There’s No Such Thing As a Happy Ending On The Internet

This week in The New Yorker, Ariel Levy travels to Steubenville, Ohio, to follow up on the rape case that became a national news story last year, thanks in part to the early digging of a local blogger named Alexandria Goddard and the hacktivist group Anonymous. Levy’s story (which, as even casual followers of the case can imagine, is not an easy read), focuses mainly on the fallout from the role social media played in the investigation. In the following months, she writes, “it has been difficult to distinguish between virtual and physical reality in Steubenville”:

In trying to determine what happened in Steubenville, the police and the public began with the same information, gathered from the same online sources: ugly tweets, the Instagram photograph, and a deeply disturbing video. But while the police commandeered phones, interviewed witnesses, and collected physical evidence from the crime scene, readers online relied on collaborative deduction. The story they produced felt archetypally right. The “hacktivists” of Anonymous were modern-day Peter Parkers — computer nerds who put on a costume and were transformed into superhero vigilantes. The girl from West Virginia stood in for every one of the world’s female victims: nameless, faceless, stripped of identity or agency. And there was a satisfying villain. Teen-age boys who play football in Steubenville — among many other places — are aggrandized and often do end up with a sense of thuggish entitlement.

In versions of the story that spread online, the girl was lured to the party and then drugged. While she was delirious, she was transported in the trunk of a car, and then a gang of football players raped her over and over again and urinated on her body while her peers watched, transfixed. The town, desperate to protect its young princes, contrived to cover up the crime. If not for Goddard’s intercession, the police would have happily let everyone go. None of that is true.
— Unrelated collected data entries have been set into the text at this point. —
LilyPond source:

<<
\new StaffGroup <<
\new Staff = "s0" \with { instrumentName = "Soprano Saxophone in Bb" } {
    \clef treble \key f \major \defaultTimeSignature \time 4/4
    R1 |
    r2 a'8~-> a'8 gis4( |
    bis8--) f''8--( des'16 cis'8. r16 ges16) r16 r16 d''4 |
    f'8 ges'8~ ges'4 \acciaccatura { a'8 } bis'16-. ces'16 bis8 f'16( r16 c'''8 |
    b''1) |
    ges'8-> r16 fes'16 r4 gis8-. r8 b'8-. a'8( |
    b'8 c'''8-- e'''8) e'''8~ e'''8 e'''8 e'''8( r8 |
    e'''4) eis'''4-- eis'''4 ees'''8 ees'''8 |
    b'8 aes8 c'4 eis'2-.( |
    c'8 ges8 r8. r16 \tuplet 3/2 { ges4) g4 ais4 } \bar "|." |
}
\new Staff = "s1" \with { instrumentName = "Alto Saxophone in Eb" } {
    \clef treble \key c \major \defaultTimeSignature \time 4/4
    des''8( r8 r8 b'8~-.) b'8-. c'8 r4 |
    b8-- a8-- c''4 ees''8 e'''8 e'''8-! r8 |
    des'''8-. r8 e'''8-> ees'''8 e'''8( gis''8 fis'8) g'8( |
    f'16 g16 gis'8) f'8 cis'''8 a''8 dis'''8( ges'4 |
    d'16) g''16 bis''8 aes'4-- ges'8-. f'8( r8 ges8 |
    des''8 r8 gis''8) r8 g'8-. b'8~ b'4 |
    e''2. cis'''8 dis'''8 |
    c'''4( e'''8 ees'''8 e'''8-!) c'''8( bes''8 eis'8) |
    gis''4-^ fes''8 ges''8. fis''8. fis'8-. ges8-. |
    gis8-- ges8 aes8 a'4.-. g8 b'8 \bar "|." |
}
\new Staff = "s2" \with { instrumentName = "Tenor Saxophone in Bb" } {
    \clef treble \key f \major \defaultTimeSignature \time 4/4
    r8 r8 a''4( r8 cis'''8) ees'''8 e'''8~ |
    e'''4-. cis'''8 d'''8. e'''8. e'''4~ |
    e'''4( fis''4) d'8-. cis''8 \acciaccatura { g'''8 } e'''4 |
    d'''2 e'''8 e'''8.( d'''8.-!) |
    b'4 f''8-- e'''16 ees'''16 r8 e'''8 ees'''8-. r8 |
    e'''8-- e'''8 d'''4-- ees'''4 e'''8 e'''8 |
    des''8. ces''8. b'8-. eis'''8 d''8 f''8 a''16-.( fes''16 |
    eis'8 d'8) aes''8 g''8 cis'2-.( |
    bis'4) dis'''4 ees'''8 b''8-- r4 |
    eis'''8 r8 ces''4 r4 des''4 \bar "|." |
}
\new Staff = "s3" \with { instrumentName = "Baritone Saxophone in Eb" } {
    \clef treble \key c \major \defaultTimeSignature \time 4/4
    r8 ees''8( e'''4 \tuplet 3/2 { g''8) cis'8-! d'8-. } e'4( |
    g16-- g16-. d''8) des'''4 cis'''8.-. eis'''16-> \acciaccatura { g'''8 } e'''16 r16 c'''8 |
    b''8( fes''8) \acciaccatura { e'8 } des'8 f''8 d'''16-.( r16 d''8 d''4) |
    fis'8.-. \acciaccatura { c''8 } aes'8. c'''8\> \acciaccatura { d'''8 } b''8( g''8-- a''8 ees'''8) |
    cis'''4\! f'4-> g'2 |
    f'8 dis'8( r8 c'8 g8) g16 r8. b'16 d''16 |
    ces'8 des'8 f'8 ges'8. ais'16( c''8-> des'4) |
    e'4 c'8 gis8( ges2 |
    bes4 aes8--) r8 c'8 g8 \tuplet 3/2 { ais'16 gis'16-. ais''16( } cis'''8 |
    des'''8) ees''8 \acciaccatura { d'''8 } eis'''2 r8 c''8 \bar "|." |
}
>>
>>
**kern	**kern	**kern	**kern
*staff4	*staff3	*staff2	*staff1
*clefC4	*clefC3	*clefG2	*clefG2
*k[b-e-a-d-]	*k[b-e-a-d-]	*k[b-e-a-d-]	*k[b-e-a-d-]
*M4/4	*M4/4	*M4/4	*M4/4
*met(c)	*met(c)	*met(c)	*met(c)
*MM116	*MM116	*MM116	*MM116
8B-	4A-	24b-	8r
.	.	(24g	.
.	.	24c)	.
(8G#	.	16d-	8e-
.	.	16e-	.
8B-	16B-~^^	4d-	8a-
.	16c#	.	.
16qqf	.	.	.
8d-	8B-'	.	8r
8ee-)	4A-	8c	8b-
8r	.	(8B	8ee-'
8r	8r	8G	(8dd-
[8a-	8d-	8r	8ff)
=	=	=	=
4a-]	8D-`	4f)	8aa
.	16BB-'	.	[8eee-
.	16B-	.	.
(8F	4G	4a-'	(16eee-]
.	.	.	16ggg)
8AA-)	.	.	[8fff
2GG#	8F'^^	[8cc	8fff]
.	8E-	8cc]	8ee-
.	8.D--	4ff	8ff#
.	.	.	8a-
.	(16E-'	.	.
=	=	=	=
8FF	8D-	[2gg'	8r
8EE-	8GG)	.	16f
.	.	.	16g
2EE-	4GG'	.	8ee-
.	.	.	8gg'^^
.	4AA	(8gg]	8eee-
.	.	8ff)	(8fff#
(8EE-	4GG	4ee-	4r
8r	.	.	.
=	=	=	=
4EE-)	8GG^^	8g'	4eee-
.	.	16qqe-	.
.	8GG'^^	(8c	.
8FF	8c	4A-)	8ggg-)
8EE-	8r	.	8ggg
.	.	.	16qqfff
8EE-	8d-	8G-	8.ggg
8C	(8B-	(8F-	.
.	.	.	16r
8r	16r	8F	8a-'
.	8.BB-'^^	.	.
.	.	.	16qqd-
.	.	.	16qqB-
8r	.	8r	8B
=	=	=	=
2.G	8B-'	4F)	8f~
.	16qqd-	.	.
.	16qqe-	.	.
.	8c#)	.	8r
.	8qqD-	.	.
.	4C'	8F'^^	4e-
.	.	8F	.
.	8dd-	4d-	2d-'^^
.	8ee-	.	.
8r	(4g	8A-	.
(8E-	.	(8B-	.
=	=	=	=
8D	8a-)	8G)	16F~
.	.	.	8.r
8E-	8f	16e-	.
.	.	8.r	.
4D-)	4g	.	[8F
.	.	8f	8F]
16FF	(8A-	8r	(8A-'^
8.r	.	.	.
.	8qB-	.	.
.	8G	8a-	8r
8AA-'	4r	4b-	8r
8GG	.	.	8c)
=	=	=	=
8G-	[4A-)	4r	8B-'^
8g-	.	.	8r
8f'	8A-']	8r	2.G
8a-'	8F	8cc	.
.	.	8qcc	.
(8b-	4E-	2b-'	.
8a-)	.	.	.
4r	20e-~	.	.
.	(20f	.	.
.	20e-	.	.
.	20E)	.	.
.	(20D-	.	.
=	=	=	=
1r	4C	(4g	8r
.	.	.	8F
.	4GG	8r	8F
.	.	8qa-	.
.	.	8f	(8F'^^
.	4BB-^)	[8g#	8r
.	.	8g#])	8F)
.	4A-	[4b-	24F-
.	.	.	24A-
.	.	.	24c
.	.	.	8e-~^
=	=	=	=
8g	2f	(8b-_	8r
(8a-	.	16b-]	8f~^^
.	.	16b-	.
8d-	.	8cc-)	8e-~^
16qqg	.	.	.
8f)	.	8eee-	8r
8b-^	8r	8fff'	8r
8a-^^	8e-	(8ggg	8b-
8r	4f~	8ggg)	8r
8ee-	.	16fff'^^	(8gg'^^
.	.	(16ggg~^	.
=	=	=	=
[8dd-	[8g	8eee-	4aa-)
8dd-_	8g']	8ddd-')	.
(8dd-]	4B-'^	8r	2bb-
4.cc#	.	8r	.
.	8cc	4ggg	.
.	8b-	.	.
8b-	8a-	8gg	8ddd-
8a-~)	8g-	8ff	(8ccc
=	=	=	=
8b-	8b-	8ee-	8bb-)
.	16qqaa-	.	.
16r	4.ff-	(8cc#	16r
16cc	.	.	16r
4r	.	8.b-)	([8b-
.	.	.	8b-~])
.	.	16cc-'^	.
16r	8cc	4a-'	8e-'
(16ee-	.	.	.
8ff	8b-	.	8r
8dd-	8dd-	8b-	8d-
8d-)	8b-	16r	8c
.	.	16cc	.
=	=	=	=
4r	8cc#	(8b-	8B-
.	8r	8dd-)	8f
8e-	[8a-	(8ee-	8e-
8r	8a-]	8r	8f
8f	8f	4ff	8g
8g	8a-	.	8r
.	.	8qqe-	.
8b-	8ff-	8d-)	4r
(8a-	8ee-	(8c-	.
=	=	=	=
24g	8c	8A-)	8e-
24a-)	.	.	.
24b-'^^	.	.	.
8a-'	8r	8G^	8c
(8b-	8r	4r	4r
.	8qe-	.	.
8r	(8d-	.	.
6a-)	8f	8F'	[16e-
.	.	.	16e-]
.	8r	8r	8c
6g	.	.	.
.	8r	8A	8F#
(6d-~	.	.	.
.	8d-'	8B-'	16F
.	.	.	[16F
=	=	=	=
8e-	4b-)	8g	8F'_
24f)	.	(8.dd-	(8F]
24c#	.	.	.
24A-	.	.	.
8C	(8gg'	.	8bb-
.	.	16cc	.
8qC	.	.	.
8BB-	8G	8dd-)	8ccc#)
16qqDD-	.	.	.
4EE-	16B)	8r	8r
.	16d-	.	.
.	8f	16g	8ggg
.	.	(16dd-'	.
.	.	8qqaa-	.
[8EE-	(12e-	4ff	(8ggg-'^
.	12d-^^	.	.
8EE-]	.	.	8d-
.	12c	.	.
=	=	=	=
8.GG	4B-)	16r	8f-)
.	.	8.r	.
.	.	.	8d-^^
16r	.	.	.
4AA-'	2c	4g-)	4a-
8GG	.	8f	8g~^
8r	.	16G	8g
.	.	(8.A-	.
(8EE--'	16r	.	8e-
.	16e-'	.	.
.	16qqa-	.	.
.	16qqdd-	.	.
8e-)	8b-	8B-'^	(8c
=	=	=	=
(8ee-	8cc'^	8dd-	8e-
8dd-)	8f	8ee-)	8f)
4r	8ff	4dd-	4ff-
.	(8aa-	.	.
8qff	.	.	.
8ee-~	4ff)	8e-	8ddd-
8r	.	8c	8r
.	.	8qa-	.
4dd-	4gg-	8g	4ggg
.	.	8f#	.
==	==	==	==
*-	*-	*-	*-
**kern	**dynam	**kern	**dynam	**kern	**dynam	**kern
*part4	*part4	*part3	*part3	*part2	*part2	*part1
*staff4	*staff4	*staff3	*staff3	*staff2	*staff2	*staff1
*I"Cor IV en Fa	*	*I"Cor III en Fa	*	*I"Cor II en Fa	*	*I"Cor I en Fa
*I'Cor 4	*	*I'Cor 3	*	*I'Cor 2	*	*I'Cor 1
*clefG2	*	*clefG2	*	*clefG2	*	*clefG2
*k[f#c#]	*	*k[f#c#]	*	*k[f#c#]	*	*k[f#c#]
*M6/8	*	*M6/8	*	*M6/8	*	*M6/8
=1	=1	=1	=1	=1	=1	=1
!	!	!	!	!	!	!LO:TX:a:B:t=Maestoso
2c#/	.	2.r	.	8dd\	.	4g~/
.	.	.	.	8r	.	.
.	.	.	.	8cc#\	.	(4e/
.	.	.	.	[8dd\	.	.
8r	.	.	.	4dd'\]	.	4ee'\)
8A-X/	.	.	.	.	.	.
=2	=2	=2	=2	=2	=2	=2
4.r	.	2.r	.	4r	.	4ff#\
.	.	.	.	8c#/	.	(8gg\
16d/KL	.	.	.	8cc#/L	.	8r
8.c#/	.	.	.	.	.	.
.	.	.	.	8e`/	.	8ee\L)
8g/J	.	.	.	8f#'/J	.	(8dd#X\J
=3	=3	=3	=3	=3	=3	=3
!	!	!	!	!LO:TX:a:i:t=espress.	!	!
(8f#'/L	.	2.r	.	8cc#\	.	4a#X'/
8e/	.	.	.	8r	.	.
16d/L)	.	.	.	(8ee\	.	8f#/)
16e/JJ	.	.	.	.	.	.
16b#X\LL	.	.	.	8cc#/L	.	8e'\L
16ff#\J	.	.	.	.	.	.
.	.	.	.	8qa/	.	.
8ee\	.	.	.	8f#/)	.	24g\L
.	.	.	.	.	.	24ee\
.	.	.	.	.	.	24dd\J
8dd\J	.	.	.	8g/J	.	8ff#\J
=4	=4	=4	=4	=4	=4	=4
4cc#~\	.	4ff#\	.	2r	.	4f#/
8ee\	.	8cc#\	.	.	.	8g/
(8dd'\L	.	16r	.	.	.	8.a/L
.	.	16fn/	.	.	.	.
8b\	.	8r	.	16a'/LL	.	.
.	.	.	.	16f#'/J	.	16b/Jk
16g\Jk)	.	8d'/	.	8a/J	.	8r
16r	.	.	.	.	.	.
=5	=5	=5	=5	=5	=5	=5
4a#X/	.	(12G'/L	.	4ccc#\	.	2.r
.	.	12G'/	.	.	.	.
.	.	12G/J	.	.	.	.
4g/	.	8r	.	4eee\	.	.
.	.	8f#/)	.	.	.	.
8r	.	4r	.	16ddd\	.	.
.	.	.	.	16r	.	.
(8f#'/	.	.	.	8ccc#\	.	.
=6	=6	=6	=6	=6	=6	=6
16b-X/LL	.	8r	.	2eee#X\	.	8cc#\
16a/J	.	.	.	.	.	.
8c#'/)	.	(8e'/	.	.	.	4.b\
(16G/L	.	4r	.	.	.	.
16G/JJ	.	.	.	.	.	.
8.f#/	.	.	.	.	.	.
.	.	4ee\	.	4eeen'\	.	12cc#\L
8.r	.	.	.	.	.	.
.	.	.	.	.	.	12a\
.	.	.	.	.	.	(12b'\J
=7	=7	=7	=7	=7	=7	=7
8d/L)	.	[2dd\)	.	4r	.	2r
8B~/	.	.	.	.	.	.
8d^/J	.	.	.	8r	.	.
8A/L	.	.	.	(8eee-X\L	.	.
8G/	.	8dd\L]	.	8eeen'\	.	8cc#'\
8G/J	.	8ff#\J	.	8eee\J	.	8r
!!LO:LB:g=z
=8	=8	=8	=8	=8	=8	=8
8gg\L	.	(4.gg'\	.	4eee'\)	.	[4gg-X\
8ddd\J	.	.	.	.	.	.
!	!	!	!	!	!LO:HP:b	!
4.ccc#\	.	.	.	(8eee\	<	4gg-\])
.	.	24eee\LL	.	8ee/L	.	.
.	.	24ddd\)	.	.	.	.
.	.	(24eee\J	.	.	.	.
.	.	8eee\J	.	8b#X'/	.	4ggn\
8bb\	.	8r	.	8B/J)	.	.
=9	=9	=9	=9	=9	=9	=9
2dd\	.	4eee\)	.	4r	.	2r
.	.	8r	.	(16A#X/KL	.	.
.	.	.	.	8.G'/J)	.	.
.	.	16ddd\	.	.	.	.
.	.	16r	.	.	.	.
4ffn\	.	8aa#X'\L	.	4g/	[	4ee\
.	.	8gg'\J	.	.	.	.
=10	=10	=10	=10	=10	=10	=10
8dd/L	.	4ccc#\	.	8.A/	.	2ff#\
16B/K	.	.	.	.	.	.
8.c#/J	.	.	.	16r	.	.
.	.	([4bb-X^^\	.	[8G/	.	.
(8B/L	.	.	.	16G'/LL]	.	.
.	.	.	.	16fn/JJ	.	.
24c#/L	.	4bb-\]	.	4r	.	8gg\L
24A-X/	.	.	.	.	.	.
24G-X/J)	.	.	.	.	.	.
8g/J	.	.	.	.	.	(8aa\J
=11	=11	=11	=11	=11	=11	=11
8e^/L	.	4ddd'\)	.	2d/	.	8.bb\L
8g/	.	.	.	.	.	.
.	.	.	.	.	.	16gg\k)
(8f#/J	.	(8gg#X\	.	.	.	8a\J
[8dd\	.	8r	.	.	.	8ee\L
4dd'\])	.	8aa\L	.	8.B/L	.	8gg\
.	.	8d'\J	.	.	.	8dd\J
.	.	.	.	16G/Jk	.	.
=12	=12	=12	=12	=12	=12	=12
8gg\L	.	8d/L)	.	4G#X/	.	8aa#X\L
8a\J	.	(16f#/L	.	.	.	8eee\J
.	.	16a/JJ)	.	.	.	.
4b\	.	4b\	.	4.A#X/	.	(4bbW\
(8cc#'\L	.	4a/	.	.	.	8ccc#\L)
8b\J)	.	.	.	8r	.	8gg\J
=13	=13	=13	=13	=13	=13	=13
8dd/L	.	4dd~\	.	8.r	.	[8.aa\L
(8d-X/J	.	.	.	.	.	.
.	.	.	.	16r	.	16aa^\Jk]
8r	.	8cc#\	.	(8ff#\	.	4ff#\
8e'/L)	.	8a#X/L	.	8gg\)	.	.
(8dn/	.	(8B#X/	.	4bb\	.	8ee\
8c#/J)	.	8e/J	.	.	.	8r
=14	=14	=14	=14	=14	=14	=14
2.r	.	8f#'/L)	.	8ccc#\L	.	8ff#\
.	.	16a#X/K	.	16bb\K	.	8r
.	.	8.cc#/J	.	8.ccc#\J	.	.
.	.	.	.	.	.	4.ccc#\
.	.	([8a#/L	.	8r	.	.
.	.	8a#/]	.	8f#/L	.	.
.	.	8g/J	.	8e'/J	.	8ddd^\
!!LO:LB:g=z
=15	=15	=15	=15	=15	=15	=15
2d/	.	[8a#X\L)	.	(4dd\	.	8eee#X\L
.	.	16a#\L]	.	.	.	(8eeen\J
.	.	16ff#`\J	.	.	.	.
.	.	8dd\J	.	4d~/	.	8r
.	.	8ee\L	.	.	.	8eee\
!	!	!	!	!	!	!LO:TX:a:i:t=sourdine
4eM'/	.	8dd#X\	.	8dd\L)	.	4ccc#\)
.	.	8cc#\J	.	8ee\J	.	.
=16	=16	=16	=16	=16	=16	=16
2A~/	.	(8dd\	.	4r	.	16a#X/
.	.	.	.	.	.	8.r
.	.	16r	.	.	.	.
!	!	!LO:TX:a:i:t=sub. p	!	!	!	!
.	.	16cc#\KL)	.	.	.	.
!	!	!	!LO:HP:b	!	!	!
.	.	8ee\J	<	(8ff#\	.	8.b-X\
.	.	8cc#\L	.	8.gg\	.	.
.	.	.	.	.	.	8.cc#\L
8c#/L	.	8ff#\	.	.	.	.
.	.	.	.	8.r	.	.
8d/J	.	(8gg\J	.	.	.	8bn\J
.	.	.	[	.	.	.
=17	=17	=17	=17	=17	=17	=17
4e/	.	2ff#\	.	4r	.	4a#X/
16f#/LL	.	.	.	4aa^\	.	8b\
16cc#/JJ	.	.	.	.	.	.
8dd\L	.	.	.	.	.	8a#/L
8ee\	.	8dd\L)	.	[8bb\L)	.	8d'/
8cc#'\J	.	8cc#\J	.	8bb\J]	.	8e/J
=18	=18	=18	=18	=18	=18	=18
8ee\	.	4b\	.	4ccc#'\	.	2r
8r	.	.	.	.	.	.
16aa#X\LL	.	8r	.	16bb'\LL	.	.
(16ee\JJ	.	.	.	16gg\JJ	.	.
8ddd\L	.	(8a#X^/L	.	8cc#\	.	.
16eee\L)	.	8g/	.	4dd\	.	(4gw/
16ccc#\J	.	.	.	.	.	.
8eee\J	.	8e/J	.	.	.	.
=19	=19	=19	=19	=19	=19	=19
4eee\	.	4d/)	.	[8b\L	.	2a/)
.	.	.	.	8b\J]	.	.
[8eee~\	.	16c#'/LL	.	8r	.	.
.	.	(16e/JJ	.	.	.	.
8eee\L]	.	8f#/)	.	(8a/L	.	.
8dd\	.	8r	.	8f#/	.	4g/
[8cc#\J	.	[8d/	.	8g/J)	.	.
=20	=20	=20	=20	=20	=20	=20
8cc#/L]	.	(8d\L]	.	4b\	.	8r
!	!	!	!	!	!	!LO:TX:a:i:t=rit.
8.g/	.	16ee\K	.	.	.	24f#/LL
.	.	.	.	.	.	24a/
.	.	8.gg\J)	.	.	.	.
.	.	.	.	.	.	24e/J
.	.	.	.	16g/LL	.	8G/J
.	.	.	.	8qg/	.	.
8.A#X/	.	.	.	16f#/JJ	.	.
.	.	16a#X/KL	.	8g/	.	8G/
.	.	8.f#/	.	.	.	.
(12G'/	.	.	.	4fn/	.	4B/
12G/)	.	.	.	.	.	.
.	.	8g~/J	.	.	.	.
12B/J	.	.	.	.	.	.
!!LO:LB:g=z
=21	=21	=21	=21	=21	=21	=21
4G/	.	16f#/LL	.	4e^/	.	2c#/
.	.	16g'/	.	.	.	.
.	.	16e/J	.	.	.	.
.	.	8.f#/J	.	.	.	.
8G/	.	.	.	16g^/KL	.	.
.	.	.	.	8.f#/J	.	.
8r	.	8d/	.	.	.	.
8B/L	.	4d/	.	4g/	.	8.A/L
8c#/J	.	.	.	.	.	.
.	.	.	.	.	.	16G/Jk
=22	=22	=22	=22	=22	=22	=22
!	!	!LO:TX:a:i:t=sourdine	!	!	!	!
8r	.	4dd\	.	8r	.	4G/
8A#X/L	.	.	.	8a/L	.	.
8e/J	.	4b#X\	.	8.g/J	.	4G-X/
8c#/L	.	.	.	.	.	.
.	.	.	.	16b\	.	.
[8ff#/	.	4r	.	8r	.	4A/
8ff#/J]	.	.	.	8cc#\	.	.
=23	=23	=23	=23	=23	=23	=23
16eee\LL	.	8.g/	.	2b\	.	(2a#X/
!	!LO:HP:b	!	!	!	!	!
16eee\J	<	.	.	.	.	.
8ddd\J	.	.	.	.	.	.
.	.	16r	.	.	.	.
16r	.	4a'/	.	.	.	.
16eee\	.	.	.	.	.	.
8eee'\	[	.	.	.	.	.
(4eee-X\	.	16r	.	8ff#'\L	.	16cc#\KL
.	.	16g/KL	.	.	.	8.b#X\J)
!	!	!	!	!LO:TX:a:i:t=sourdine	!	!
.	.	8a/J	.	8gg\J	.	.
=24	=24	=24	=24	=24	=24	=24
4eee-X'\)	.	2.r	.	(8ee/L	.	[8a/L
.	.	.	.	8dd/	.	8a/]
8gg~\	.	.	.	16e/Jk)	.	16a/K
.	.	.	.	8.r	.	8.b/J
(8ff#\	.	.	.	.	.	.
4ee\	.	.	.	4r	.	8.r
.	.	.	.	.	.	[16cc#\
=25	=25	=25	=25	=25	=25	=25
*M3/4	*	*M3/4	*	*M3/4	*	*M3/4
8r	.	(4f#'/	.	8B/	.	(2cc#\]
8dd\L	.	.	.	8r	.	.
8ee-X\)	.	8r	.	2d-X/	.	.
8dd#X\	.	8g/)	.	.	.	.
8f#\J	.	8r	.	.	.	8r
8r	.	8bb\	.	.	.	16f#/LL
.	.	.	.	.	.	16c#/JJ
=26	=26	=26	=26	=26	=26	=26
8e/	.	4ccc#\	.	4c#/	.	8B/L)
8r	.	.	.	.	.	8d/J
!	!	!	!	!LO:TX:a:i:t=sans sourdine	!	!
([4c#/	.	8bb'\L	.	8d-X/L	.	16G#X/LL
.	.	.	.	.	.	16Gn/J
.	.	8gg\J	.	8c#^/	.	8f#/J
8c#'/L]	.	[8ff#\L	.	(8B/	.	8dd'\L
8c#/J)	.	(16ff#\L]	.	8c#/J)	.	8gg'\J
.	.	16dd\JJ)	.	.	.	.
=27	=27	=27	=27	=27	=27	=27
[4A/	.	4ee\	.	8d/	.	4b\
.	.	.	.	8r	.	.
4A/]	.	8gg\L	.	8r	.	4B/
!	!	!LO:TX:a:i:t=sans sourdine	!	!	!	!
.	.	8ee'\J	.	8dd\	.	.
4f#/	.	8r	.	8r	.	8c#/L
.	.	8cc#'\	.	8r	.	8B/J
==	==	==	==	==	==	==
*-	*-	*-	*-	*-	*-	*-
This month’s other cautionary tale about the Internet comes from the New York Times Magazine, where Jay Caspian Kang revisits Reddit’s role in naming a missing college student, Sunil Tripathi, as a possible subject in the hours after the Boston Marathon bombing. Tripathi’s body was later found in the Providence River. Kang compares journalists’ eager spread of the rumor to the Redditor’s pursuit of the “upvote”: “If you’re wondering why so many writers and journalists from such divergent backgrounds would feel the need to instantly tweet out unconfirmed information to their followers, all you have to do is think of the modern Internet reporter as some form of super Redditor — to be silent is to lose points. To be retweeted is to gain them.”